Exercise description >>
List every percentage figure that appears in the passage below on immersive tech in healthcare.

Provided passage >>
════════════════

Applications of Immersive Tech
Now that we understand the ways in which AR, VR, and MR work, let us go on to discover how they are applied in the healthcare industry.
#1 Augmented Surgery
Employing AR in surgical procedures reduces errors and processing time while bettering the operating experience. AR overlays a digital image on a surgeon’s view of the operating area, and since AR images can portray the blood vessels and nerves with better clarity, it reduces surgical errors and improves the success rate for complex surgeries.
#2 Safe Trails
With VR, the concept of 30% success rate, 5% success rate, and such uncertain probabilities go out the window. VR helps surgeons to experiment with various procedures for a single condition regarding a certain patient. Conventionally, complex procedures are first run on cadavers or plastic manikins, however, it is impossible to create the exact OT (operation theatre) experience in that way. So, by using VR, success rates of operations can be enhanced and different methodologies can also be discovered.
Immersive Tech is a great way to impart training to medical personnel. Statistics show that people who’ve trained using AR, VR, and MR tech have shown an 80% retention rate even after a year of training, but, those who were given traditional training showed only 20% retention just after a week of training. This shows how efficient it is to use immersive tech to train our healthcare professionals; because effective training methods lead to sound medical practices.
#4 Human Touch
The importance of this in healthcare cannot be overstated. No matter how far the innovations of this era expand unless they don’t have a human quotient in them, they cannot be applied to the healthcare industry. Fortunately for us, Immersive tech is accompanied by haptic technology that can create an experience of touch by applying forces and vibrations. This offers the feeling of true immersion in those environments.
Studies show that patients undergoing rehabilitation lose motivation for activities. Rehab can be tough. Firstly, there is a trauma aspect for most people in rehab centers. Secondly, being cut off from the outside world, doing the same tasks daily while most of them involve some kind of pain can be hard. Thirdly, most people lose motivation as they cannot see themselves getting any better.

════════════════

Records supplied >>
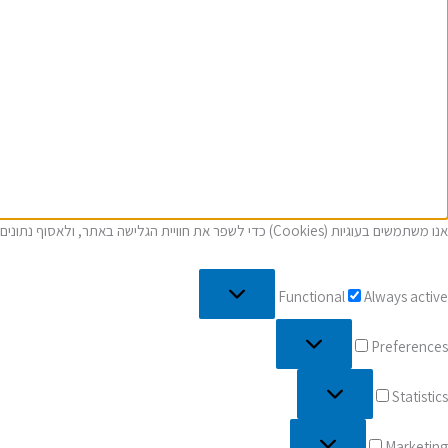
אנו משתמשים בעוגיות (Cookies) כדי לשפר את חוויית הגלישה באתר, ולאסוף נתונים סטטיסטים, ועוד. בכניסה לאתר, אתם מאשרים את כל האמור ב
Functional
Always active
Preferences
Statistics
Marketing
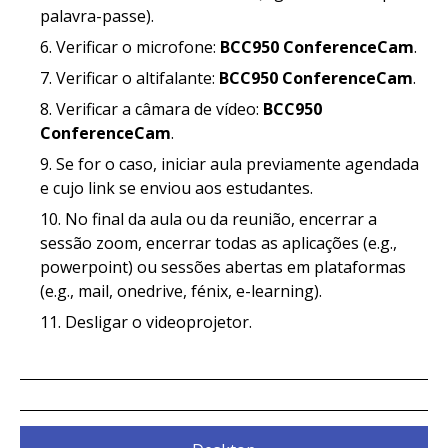
palavra-passe).
Verificar o microfone:
BCC950 ConferenceCam
.
Verificar o altifalante:
BCC950 ConferenceCam
.
Verificar a câmara de vídeo:
BCC950
ConferenceCam
.
Se for o caso, iniciar aula previamente agendada
e cujo link se enviou aos estudantes.
No final da aula ou da reunião, encerrar a
sessão zoom, encerrar todas as aplicações (e.g.,
powerpoint) ou sessões abertas em plataformas
(e.g., mail, onedrive, fénix, e-learning).
Desligar o videoprojetor.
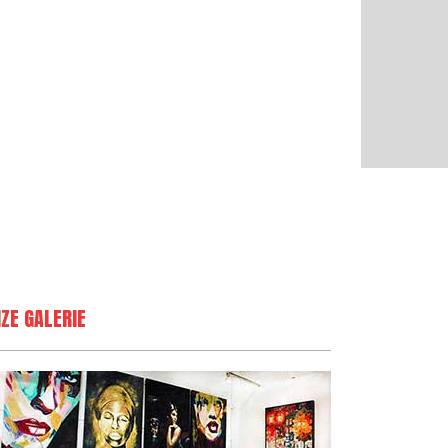
ZE GALERIE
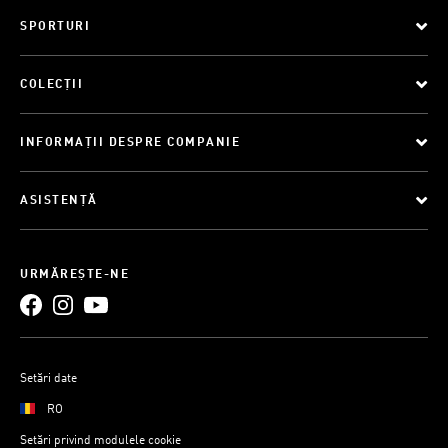
SPORTURI
COLECȚII
INFORMAȚII DESPRE COMPANIE
ASISTENȚĂ
URMĂREȘTE-NE
Setări date
RO
Setări privind modulele cookie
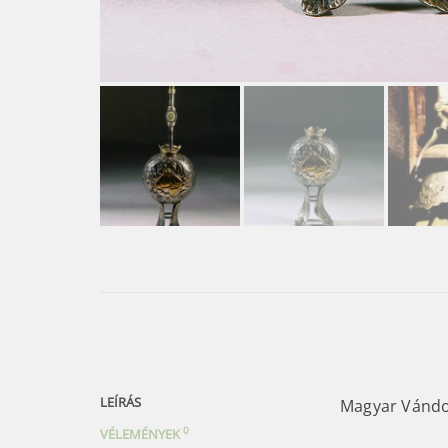
LEÍRÁS
Magyar Vánd
0
VÉLEMÉNYEK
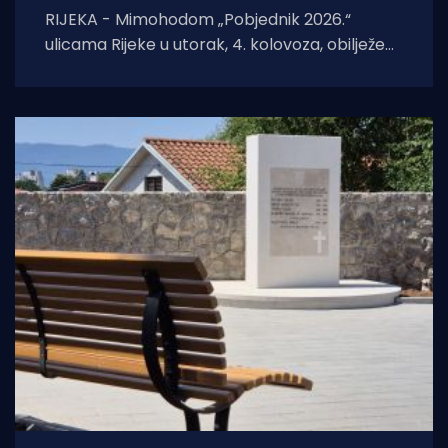
RIJEKA - Mimohodom „Pobjednik 2026.“
ulicama Rijeke u utorak, 4. kolovoza, obilježeni
su Dan pobjede i domovinske zahvalnosti,
Dan hrvatskih branitelja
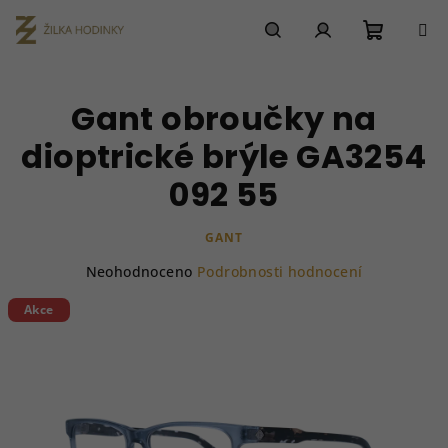
Přejít
na
obsah
Nákupn
Hledat
Přihlášení
Gant obroučky na
košík
dioptrické brýle GA3254
092 55
GANT
Průměrné
Neohodnoceno
Podrobnosti hodnocení
hodnocení
produktu
Akce
je
0,0
z
5
hvězdiček.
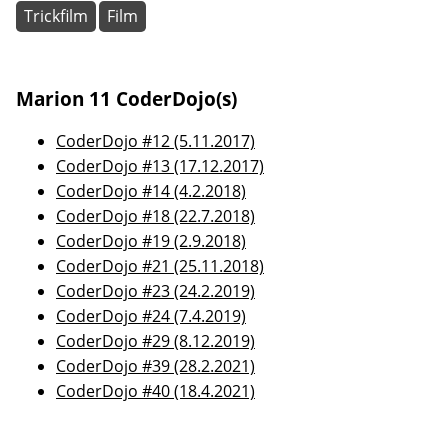
Trickfilm
Film
Marion 11 CoderDojo(s)
CoderDojo #12 (5.11.2017)
CoderDojo #13 (17.12.2017)
CoderDojo #14 (4.2.2018)
CoderDojo #18 (22.7.2018)
CoderDojo #19 (2.9.2018)
CoderDojo #21 (25.11.2018)
CoderDojo #23 (24.2.2019)
CoderDojo #24 (7.4.2019)
CoderDojo #29 (8.12.2019)
CoderDojo #39 (28.2.2021)
CoderDojo #40 (18.4.2021)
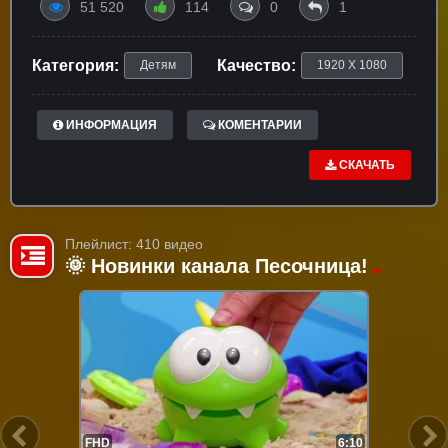
51 520
114
0
1
Категория:
Качество:
Детям
1920 X 1080
ИНФОРМАЦИЯ
КОМЕНТАРИИ
СКАЧАТЬ
Плейлист: 410 видео
🌞 Новинки канала Песочница!
FHD
6:10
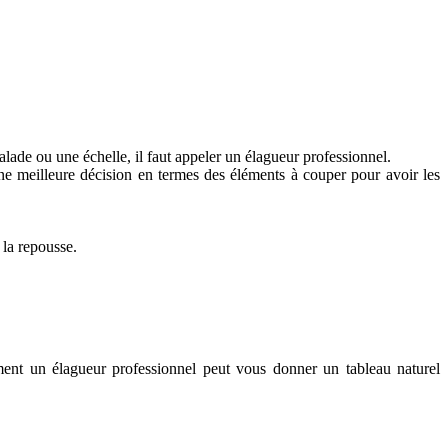
scalade ou une échelle, il faut appeler un élagueur professionnel.
une meilleure décision en termes des éléments à couper pour avoir les
 la repousse.
ement un élagueur professionnel peut vous donner un tableau naturel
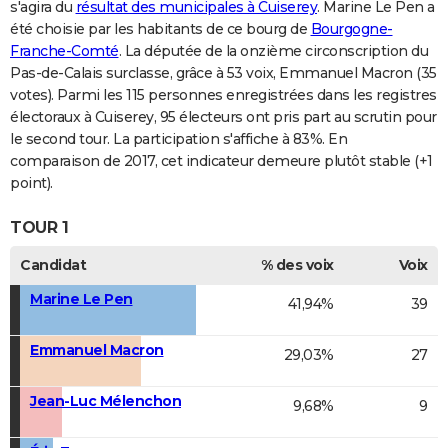
s'agira du
résultat des municipales à Cuiserey
. Marine Le Pen a
été choisie par les habitants de ce bourg de
Bourgogne-
Franche-Comté
. La députée de la onzième circonscription du
Pas-de-Calais surclasse, grâce à 53 voix, Emmanuel Macron (35
votes). Parmi les 115 personnes enregistrées dans les registres
électoraux à Cuiserey, 95 électeurs ont pris part au scrutin pour
le second tour. La participation s'affiche à 83%. En
comparaison de 2017, cet indicateur demeure plutôt stable (+1
point).
TOUR 1
Candidat
% des voix
Voix
Marine Le Pen
41,94%
39
Emmanuel Macron
29,03%
27
Jean-Luc Mélenchon
9,68%
9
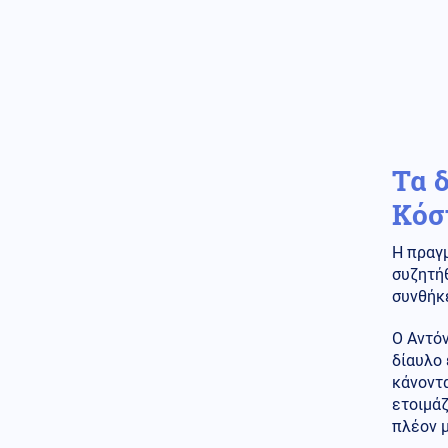
επίθεση στο λιμάνι Ρεθύμνου
Κοινωνία
08.08.2026 - 21:50
Ερυθρός Σταυρός: Επίθεση σε
νοσηλεύτρια στα επείγοντα -
«Την άρπαξε από τα μαλλιά και
τη χτύπησε»
Τα 
Κοινωνία
08.08.2026 - 21:37
Πάρος: Για ανθρωποκτονία από
Κόσ
αμέλεια κατηγορούνται οι
γονείς του 4χρονου και ο
ιδιοκτήτης του beach bar
Η πραγμ
συζητήθ
Κοινωνία
08.08.2026 - 21:29
συνθήκε
Αλεξανδρούπολη: Ανασύρθηκε
77χρονος χωρίς τις αισθήσεις
Ο Αντόν
του από πηγάδι στην Παλαγιά
δίαυλο 
κάνοντ
Στρατός Ξηράς
08.08.2026 - 21:16
ετοιμάζ
Δύο νέοι ξενώνες παραδόθηκαν
σήμερα στις Ένοπλες Δυνάμεις
πλέον μ
στη νήσο Ρω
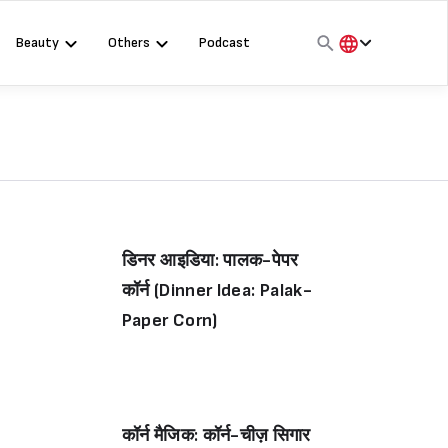
Beauty
Others
Podcast
हिंदी
English
मराठी
डिनर आइडिया: पालक-पेपर
कॉर्न (Dinner Idea: Palak-
Paper Corn)
कॉर्न मैजिक: कॉर्न-चीज़ सिगार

════════════════

Solution to this problem >>
30%, 5%, 80%, 20%